Episódio 41 - «Crocodilos» (António Brito Neves)


  Prefiro as histórias que se guardam no bolso, que posso levar para todo o lado. Foi assim que muitas se perderam, escorregando pela perna inclinada, ou esgueirando-se por um buraco inadvertido. Não lamento essas histórias idas, gosto de as imaginar por aí a serem vividas por quem as encontre. Foi certamente assim que o meu pai viveu a história que várias vezes tornei a receber para guardar como um tesouro nos meus bolsos esfarrapados. Há quem me garanta que os bolsos não foram feitos para guardar histórias, mas eu não acredito que haja caixas para isso. Prefiro pensar que as histórias nascem para se perderem em bolsos rotos e serem encontradas por crianças de todos os tamanhos.

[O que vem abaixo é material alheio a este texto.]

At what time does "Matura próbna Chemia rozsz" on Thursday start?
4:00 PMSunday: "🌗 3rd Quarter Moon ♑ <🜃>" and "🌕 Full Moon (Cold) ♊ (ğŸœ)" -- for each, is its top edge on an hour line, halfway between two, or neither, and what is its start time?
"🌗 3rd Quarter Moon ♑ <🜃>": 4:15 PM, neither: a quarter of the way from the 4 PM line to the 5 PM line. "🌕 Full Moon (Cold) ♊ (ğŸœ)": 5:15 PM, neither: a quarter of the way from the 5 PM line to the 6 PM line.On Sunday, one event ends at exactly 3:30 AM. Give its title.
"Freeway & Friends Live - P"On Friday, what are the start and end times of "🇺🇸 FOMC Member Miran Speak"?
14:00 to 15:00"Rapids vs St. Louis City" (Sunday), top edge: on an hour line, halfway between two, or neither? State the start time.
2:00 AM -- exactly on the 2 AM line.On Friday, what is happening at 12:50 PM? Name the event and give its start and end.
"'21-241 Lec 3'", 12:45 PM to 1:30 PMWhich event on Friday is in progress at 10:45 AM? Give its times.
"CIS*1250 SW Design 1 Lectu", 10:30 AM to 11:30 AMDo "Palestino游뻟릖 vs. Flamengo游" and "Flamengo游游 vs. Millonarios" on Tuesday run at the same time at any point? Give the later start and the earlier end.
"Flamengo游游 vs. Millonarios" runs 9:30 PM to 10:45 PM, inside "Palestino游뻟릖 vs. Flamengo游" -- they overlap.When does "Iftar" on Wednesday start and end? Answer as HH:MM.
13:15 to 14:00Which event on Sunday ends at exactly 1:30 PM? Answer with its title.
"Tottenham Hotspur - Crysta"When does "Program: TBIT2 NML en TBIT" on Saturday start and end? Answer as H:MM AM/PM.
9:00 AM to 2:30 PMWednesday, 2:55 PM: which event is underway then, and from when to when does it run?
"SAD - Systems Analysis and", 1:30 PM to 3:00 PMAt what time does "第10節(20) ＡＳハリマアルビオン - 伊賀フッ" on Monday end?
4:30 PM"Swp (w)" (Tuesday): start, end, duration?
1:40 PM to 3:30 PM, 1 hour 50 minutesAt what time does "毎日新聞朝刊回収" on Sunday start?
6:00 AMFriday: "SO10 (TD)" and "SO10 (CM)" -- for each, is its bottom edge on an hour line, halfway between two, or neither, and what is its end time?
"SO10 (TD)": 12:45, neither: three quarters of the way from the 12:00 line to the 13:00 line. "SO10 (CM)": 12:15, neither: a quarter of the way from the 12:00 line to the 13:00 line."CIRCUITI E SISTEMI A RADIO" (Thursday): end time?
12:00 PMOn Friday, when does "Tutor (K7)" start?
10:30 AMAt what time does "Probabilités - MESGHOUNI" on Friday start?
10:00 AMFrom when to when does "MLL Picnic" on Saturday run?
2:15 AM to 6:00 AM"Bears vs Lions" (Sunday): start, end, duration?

  O meu pai, que nunca soube ser criança, conseguiu talvez perceber o que tinha descoberto quando encontrou esse relato que vezes sem conta nos ofereceu. E quantas vezes não o fez com uma frase apenas? Como poderia essa frase, tão esguia e estreita, não se enfiar pelo buraco das calças? Histórias assim querem fugir, querem enfeitiçar outras mãos, fugir de outros bolsos. O meu pai, garantia ele, matou um crocodilo à estalada em África.
  Assim mesmo, um crocodilo morto à estalada. Como duvidássemos, pedíssemos pormenores ou simplesmente nos ríssemos, ele desenvolvia um pouco, explicando como lhe pegara pelo pescoço e repetindo o movimento rápido com a mão a abanar para os lados. Pobre crocodilo, que certamente não esperava terminar os seus dias às mãos do meu valente pai, que em criança já só sabia ser adulto.
  O meu pai foi uma dessas crianças sépia que traziam a infância escondida dentro de si. Não sei onde ficou guardada tal infância, perdida em fotografias sem cor que nada contam. Incapaz de a guardar no bolso em histórias, risos ou impossibilidades, o meu pai fez-se um adulto que nunca foi criança depois de ter usado toda a infância de que dispunha. Sem histórias suas a não ser as de um adulto que nunca as viveu porque nunca foi a criança que se lembra de ter sido – do mesmo modo que não se lembra de ter sido a criança que foi –, o meu pai soube guardar para si essa história de uma frase que, como um crocodilo, rastejava pelo chão pronta a morder quem se aproximasse.
  Hoje o meu pai dorme sozinho, no escuro e de porta aberta. Já não há crocodilos para lhe entrarem no quarto enquanto dorme, e quando acorda não sonhou. Todos os seus sonhos estão arrumados juntamente com a infância que ele deixou de ter vivido. Todas as fotografias do menino meu pai contam histórias que ele decorou quando lhe ensinaram que ele mesmo as viveu. Poderiam também ser imagens desses sonhos perdidos que, por não serem recordados, nunca existiram.
  Gosto de pensar no pobre crocodilo como o melhor amigo do meu pai, aquele que lhe deu a história infindável que lhe permitiu encher-nos os bolsos. Por vezes, quando vejo o meu pai sentado no sofá da sala, julgo perceber o seu crocodilo a dormir-lhe aos pés e sorrio. Gasto uns minutos a ganhar coragem e finalmente peço-lhe que conte de novo a história de como matou o crocodilo à estalada em África. Mas então percebo que ele já adormeceu. O meu pai nunca esperou de nós qualquer pedido nem nunca nos pediu nada a não ser companhia quando adormece na sala. Nesse momento, suspeito que entra no sono com a esperança de que não deixaremos fugir os sonhos que o visitem enquanto dorme. Prometo a mim mesmo vigiar-lhe o sono e guardar-lhe os sonhos para quando ele acorde – mas a verdade é que nunca consegui apanhar-lhe nenhum. Talvez o crocodilo tenha aqui afinal a sua vingança e os engula a todos. Porque nenhum crocodilo se satisfaz com companhia. Tal como as histórias, os crocodilos engolem-nos sem darmos por isso.